I don’t have an ECC motherboard though, so I want to get some input if BTRFS, ZFS, TrueNAS, or some other solution should be relatively safe without it? I guess it is a risk-factor but I haven’t had any issues yet (fingers crossed). I’ve been out of the CNCF space for a while but Rook used to be the way to go for Ceph on Kubernetes. Has there been any new projects worth checking out or should I just do RAID and get it over with? Does Ceph offer the same level of redundancy or performance? The boards have a single M.2 slot so I could add in some SSD caching.
If I go with RAID, should I do RAID 5 or 6? I’m also a bit worried because the drives are all the same so if there is an issue it could hit multiple drives at once, but I plan to try to have an online backup somewhere and if I order more drives I’ll balance it out with a different manufacturer.
If you’ve got >=3 machines and >=3 devices, I’d suggest at least strongly considering Rook. It should allow for future growth and will let you tolerate the loss of one node at the storage level too, assuming you have replication configured. Which (replication params) you can set per StorageClass in case you want to squeeze every last byte out for cases where you don’t need storage-level replication.
I’ve run my own k8s cluster for years now, and solid storage from rook really made it take off with respect to how many applications I can build and/or run on it.
As for backup, there’s velero. Though I haven’t gotten it to work on bare metal. My ideal would be to just use it to store backups in Backblaze B2 given the ridiculously low cost. Presumably I could get there with restic, since that’s my outside-k8s backup solution, but I still haven’t gotten that set up since it’s much more cloud-provider friendly.
Thanks. That is what I’m leaning towards. Do you have any suggestions for a particular distro for your K8S nodes? I’m running Arch on my desktop.

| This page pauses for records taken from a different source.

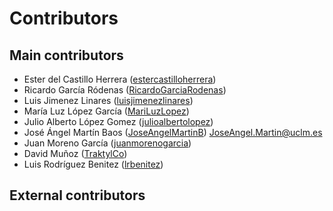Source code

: # Contributors

## Main contributors

* Ester del Castillo Herrera ([estercastilloherrera](https://github.com/estercastilloherrera))
* Ricardo García Ródenas ([RicardoGarciaRodenas](https://github.com/RicardoGarciaRodenas))
* Luis Jimenez Linares ([luisjimenezlinares](https://github.com/luisjimenezlinares))
* María Luz López García ([MariLuzLopez](https://github.com/MariLuzLopez))
* Julio Alberto López Gomez ([julioalbertolopez](https://github.com/julioalbertolopez))
* José Ángel Martín Baos ([JoseAngelMartinB](https://github.com/JoseAngelMartinB)) <JoseAngel.Martin@uclm.es>
* Juan Moreno García ([juanmorenogarcia](https://github.com/juanmorenogarcia))
* David Muñoz ([TraktylCo](https://github.com/TraktylCo))
* Luis Rodríguez Benitez ([lrbenitez](https://github.com/lrbenitez))


## External contributors

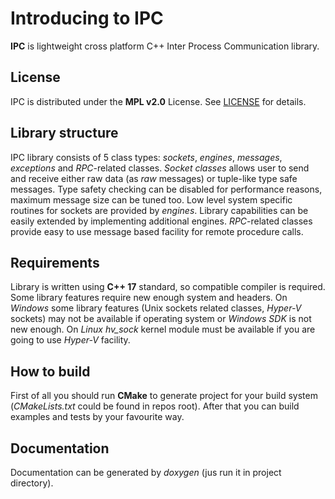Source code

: # Introducing to IPC
**IPC** is lightweight cross platform C++ Inter Process Communication library.

## License
IPC is distributed under the **MPL v2.0** License. See [LICENSE](http://mozilla.org/MPL/2.0/) for details.

## Library structure
IPC library consists of 5 class types: *sockets*, *engines*, *messages*, *exceptions* and *RPC*-related classes. *Socket classes* allows user to send and receive either raw data (as *raw* messages) or tuple-like type safe messages. Type safety checking can be disabled for performance reasons, maximum message size can be tuned too. Low level system specific routines for sockets are provided by *engines*. Library capabilities can be easily extended by implementing additional engines. *RPC*-related classes provide easy to use message based facility for remote procedure calls.

## Requirements
Library is written using **C++ 17** standard, so compatible compiler is required. Some library features require new enough system and headers. On *Windows* some library features (Unix sockets related classes, *Hyper-V* sockets) may not be available if operating system or *Windows SDK* is not new enough. On *Linux* *hv_sock* kernel module must be available if you are going to use *Hyper-V* facility.

## How to build
First of all you should run **CMake** to generate project for your build system (*CMakeLists.txt* could be found in repos root). After that you can build examples and tests by your favourite way.

## Documentation
Documentation can be generated by *doxygen* (jus run it in project directory).
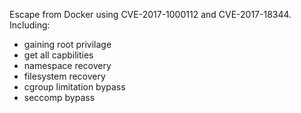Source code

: Escape from Docker using CVE-2017-1000112 and CVE-2017-18344.
Including:
- gaining root privilage
- get all capbilities
- namespace recovery
- filesystem recovery
- cgroup limitation bypass
- seccomp bypass
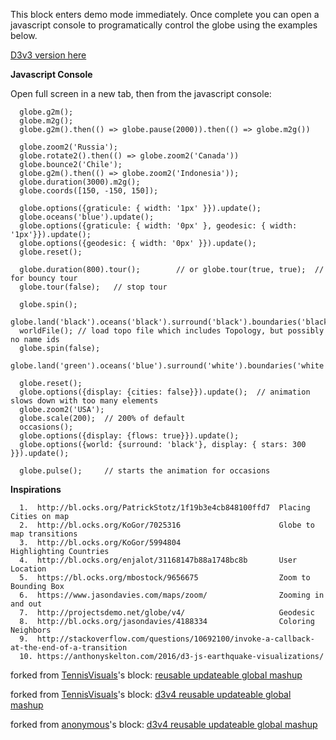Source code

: This block enters demo mode immediately.  Once complete you can open a javascript console to programatically control the globe using the examples below.

[D3v3 version here](http://bl.ocks.org/TennisVisuals/a21bc8e3cbe9bf7a652daac4ae153ab4)

**Javascript Console**

Open full screen in a new tab, then from the javascript console:

      globe.g2m();
      globe.m2g();
      globe.g2m().then(() => globe.pause(2000)).then(() => globe.m2g())

      globe.zoom2('Russia');
      globe.rotate2().then(() => globe.zoom2('Canada'))
      globe.bounce2('Chile');
      globe.g2m().then(() => globe.zoom2('Indonesia'));
      globe.duration(3000).m2g();
      globe.coords([150, -150, 150]);

      globe.options({graticule: { width: '1px' }}).update();
      globe.oceans('blue').update();
      globe.options({graticule: { width: '0px' }, geodesic: { width: '1px'}}).update();
      globe.options({geodesic: { width: '0px' }}).update();
      globe.reset();

      globe.duration(800).tour();        // or globe.tour(true, true);  // for bouncy tour
      globe.tour(false);   // stop tour

      globe.spin();
      globe.land('black').oceans('black').surround('black').boundaries('black').cities("#ffba00").update();
      worldFile(); // load topo file which includes Topology, but possibly no name ids
      globe.spin(false);
      globe.land('green').oceans('blue').surround('white').boundaries('white').cities('blue').update();

      globe.reset();
      globe.options({display: {cities: false}}).update();  // animation slows down with too many elements
      globe.zoom2('USA');
      globe.scale(200);  // 200% of default
      occasions();
      globe.options({display: {flows: true}}).update();
      globe.options({world: {surround: 'black'}, display: { stars: 300 }}).update();

      globe.pulse();     // starts the animation for occasions
      
**Inspirations**

      1.  http://bl.ocks.org/PatrickStotz/1f19b3e4cb848100ffd7  Placing Cities on map
      2.  http://bl.ocks.org/KoGor/7025316                      Globe to map transitions
      3.  http://bl.ocks.org/KoGor/5994804                      Highlighting Countries
      4.  http://bl.ocks.org/enjalot/31168147b88a1748bc8b       User Location
      5.  https://bl.ocks.org/mbostock/9656675                  Zoom to Bounding Box
      6.  https://www.jasondavies.com/maps/zoom/                Zooming in and out
      7.  http://projectsdemo.net/globe/v4/                     Geodesic
      8.  http://bl.ocks.org/jasondavies/4188334                Coloring Neighbors
      9.  http://stackoverflow.com/questions/10692100/invoke-a-callback-at-the-end-of-a-transition
      10. https://anthonyskelton.com/2016/d3-js-earthquake-visualizations/



forked from <a href='http://bl.ocks.org/TennisVisuals/'>TennisVisuals</a>'s block: <a href='http://bl.ocks.org/TennisVisuals/a21bc8e3cbe9bf7a652daac4ae153ab4'>reusable updateable global mashup</a>

forked from <a href='http://bl.ocks.org/TennisVisuals/'>TennisVisuals</a>'s block: <a href='http://bl.ocks.org/TennisVisuals/126c07d1aa746aa4de1f711b7661fad9'>d3v4 reusable updateable global mashup</a>

forked from <a href='http://bl.ocks.org/anonymous/'>anonymous</a>'s block: <a href='http://bl.ocks.org/anonymous/6fafb8d71f20dd7c75c8dec12dfbc1eb'>d3v4 reusable updateable global mashup</a>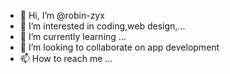 - 👋 Hi, I’m @robin-zyx
- 👀 I’m interested in coding,web design,...
- 🌱 I’m currently learning ...
- 💞️ I’m looking to collaborate on app development 
- 📫 How to reach me ...

<!---
robin-zyx/robin-zyx is a ✨ special ✨ repository because its `README.md` (this file) appears on your GitHub profile.
You can click the Preview link to take a look at your changes.
--->
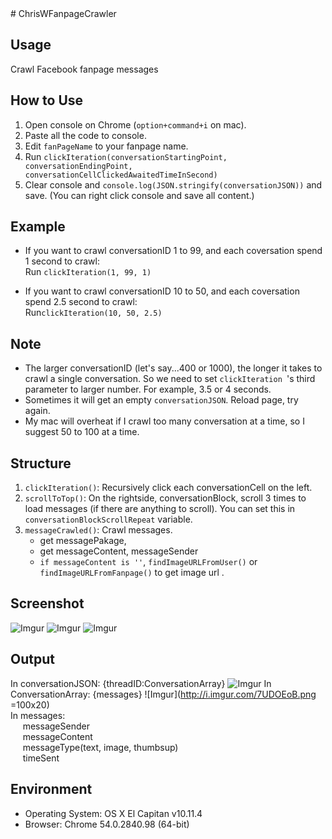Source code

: <snippet>
  <content>
# ChrisWFanpageCrawler

## Usage
Crawl Facebook fanpage messages

## How to Use
1. Open console on Chrome (`option+command+i` on mac).
2. Paste all the code to console.
3. Edit `fanPageName` to your fanpage name.
4. Run `clickIteration(conversationStartingPoint, conversationEndingPoint, conversationCellClickedAwaitedTimeInSecond)`
5. Clear console and `console.log(JSON.stringify(conversationJSON))` and save. (You can right click console and save all content.)

## Example

* If you want to crawl conversationID 1 to 99, and each coversation spend 1 second to crawl:<br>
Run `clickIteration(1, 99, 1)`

* If you want to crawl conversationID 10 to 50, and each coversation spend 2.5 second to crawl:<br>
Run`clickIteration(10, 50, 2.5)`

## Note
* The larger conversationID (let's say...400 or 1000), the longer it takes to crawl a single conversation. So we need to set `clickIteration `'s third parameter to larger number. For example, 3.5 or 4 seconds.
*  Sometimes it will get an empty `conversationJSON`. Reload page, try again.
*  My mac will overheat if I crawl too many conversation at a time, so I suggest 50 to 100 at a time.

## Structure
1. `clickIteration()`: Recursively click each conversationCell on the left.
2. `scrollToTop()`: On the rightside, conversationBlock, scroll 3 times to load messages (if there are anything to scroll). You can set this in `conversationBlockScrollRepeat` variable.
3. `messageCrawled()`: Crawl messages.
	* get messagePakage, 
	* get messageContent, messageSender
	* `if messageContent is ''`, `findImageURLFromUser()` or `findImageURLFromFanpage()` to get image url .

## Screenshot

![Imgur](http://i.imgur.com/zhYOYwT.png)
![Imgur](http://i.imgur.com/Ry1lMlj.png)
![Imgur](http://i.imgur.com/SwhrNps.png)

## Output

In conversationJSON: 
	{threadID:ConversationArray}
![Imgur](http://i.imgur.com/XV9kI3I.png )
In ConversationArray: 
	{messages}
![Imgur](http://i.imgur.com/7UDOEoB.png =100x20)
<br>
In messages:<br>
&nbsp;&nbsp;&nbsp;&nbsp;&nbsp;messageSender<br>
&nbsp;&nbsp;&nbsp;&nbsp;&nbsp;messageContent<br>
&nbsp;&nbsp;&nbsp;&nbsp;&nbsp;messageType(text, image, thumbsup)<br>
&nbsp;&nbsp;&nbsp;&nbsp;&nbsp;timeSent


## Environment
* Operating System: OS X El Capitan v10.11.4
* Browser: Chrome 54.0.2840.98 (64-bit)


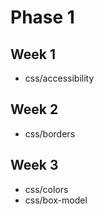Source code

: # Phase 1
## Week 1
- css/accessibility
## Week 2
- css/borders
## Week 3
- css/colors
- css/box-model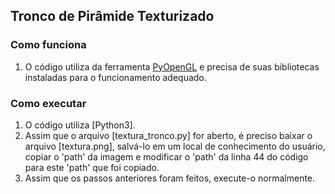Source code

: ## Tronco de Pirâmide Texturizado

### Como funciona

1. O código utiliza da ferramenta [PyOpenGL](https://pypi.org/project/PyOpenGL/) e precisa de suas bibliotecas instaladas para o funcionamento adequado.

### Como executar

1. O código utiliza [Python3].
2. Assim que o arquivo [textura_tronco.py] for aberto, é preciso baixar o arquivo [textura.png], salvá-lo em um local de conhecimento do usuário, copiar o 'path' da imagem e modificar o 'path' da linha 44 do código para este 'path' que foi copiado.
3. Assim que os passos anteriores foram feitos, execute-o normalmente.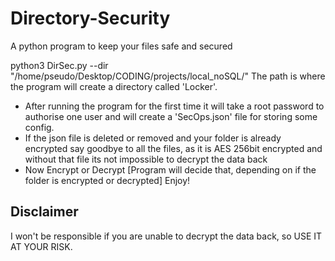 # Directory-Security
A python program to keep your files safe and secured

python3 DirSec.py --dir "/home/pseudo/Desktop/CODING/projects/local_noSQL/"
The path is where the program will create a directory called 'Locker'.
* After running the program for the first time it will take a root password to authorise one user and will create a 'SecOps.json' file for storing some config.
* If the json file is deleted or removed and your folder is already encrypted say goodbye to all the files, as it is AES 256bit encrypted and without that file its not impossible to decrypt the data back
* Now Encrypt or Decrypt [Program will decide that, depending on if the folder is encrypted or decrypted] Enjoy!

## Disclaimer
I won't be responsible if you are unable to decrypt the data back, so USE IT AT YOUR RISK.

The idea of being able to setup different storage classes is very appealing, as well as learning how to build my on K8S cloud.

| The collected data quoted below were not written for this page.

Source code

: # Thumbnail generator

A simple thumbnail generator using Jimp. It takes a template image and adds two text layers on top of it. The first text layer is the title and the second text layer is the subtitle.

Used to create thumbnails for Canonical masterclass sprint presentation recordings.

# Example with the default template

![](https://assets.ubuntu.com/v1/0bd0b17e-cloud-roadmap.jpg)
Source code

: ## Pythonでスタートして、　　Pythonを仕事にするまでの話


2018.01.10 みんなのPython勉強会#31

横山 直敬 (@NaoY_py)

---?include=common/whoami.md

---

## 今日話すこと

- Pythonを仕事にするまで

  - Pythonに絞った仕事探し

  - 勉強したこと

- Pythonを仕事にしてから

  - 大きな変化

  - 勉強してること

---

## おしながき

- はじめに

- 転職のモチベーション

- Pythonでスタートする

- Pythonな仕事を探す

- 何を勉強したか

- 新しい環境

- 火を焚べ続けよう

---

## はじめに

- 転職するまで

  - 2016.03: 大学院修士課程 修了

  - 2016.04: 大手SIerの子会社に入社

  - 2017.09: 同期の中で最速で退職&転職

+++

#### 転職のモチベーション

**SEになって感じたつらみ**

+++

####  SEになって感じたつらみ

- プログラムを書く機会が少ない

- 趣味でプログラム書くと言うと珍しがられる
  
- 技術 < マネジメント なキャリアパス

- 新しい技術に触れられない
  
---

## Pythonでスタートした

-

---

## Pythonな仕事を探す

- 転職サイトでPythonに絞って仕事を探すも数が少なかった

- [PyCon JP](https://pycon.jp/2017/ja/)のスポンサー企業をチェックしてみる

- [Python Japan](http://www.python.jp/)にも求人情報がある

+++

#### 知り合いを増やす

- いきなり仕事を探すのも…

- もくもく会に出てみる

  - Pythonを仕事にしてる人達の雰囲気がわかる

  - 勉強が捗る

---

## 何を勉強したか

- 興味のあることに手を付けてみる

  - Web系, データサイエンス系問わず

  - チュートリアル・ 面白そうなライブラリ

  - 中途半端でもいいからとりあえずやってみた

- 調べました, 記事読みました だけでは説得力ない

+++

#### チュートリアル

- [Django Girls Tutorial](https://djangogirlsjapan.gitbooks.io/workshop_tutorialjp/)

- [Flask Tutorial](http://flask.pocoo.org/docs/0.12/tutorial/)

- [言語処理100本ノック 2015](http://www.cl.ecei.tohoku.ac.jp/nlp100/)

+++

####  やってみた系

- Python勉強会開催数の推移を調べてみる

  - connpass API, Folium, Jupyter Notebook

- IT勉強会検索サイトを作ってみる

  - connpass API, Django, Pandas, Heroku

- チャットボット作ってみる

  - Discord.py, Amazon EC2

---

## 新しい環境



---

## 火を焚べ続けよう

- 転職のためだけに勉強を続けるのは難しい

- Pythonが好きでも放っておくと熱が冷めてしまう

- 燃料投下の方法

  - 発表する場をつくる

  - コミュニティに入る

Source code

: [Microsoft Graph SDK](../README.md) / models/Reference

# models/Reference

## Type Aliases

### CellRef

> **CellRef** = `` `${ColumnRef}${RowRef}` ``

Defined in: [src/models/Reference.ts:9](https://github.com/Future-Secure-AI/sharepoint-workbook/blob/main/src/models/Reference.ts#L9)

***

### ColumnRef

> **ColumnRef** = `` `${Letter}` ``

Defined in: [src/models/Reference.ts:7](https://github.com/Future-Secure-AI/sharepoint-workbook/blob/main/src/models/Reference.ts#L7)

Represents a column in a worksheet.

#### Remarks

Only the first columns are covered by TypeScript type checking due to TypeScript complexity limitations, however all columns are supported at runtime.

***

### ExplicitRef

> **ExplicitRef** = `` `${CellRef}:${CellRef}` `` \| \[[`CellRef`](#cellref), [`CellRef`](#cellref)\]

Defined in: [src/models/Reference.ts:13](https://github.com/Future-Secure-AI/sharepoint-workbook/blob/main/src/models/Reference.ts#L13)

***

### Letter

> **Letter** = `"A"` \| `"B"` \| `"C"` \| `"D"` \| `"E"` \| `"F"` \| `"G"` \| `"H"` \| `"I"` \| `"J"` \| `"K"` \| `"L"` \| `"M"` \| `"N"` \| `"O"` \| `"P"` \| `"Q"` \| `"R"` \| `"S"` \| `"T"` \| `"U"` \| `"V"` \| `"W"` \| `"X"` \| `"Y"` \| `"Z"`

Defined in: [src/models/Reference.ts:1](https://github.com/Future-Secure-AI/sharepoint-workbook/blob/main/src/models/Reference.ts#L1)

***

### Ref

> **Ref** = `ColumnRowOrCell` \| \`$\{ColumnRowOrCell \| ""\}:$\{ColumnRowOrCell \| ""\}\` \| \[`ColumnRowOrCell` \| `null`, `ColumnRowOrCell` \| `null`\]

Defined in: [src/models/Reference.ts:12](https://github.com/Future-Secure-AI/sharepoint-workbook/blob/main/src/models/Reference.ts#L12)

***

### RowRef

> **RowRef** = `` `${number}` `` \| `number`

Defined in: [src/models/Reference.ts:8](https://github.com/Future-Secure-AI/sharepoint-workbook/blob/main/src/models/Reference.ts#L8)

I’m also running arch. Unfortunately I’ve been running mine long enough that it’s just my own bespoke Ansible playbooks for configs that have morphed only as required by breaking changes or features/security I want to add. I think the best way to start from scratch these days is kubeadm, and I think it should be fairly straightforward on arch or whatever distro you like.
Fundamentally my setup is just kubelet and kubeproxy on every node, the oci runtime (CRIO for me), etcd (set up manually but certs are automated now) and then some k8s manifests templated and dropped into the k8s manifest folder for the control plane on 3 nodes for HA. The more I think about it, the more I remember how complicated it is unless you want a private CA. Which I have and love the convenience and privacy it affords me (no CTL exposing domain names unless I need public certs and they’re public anyway).

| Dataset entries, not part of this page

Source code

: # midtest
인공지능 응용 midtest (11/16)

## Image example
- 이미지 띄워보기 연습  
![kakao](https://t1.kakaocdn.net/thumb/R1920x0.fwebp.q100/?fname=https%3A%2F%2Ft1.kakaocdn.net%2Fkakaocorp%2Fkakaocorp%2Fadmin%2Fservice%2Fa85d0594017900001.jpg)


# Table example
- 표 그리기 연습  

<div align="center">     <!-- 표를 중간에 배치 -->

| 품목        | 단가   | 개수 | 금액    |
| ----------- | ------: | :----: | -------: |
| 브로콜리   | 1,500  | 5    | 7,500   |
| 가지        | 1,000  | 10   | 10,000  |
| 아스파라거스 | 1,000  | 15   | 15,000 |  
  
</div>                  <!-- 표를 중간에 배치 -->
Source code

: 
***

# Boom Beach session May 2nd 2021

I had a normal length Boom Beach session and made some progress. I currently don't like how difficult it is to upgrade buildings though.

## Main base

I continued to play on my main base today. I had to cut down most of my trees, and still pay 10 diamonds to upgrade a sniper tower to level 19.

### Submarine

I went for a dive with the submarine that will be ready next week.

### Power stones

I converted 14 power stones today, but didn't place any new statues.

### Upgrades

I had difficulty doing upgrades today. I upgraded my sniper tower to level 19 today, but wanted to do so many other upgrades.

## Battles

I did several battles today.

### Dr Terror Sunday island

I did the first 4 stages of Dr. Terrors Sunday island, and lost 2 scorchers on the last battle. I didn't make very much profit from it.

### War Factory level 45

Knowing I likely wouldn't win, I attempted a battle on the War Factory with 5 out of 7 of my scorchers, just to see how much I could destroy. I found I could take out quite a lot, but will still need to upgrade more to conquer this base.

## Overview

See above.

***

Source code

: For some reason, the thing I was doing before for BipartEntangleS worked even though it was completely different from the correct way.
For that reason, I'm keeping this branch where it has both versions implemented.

I have expanded to 6 nodes (5 of which remain, RIP laptop SSD) and just run arch on all of them because it kinda just works and I like the consistency. I also got quite good at the arch install in the process.
That’s rad… I have a set of Ansible playbooks/roles/collections already for most system-wide settings. I have a love-hate relationship with Ansible though, but it gets the job done. I may try for cloud-init first until I reach its limitations. I’ve gotten pretty good at the Arch install too, although setting up the disks with LUKS was the most challenging part. Fortunately, the few times I’ve broke things I’ve been able to boot the installer ISO and mount my LUKS volumes from memory, but I couldn’t tell you how I set them up in the first place. 🤣 However I do it, I really just want to automate the process so that I can add new nodes and expand should I decide to rent out colocation space someday.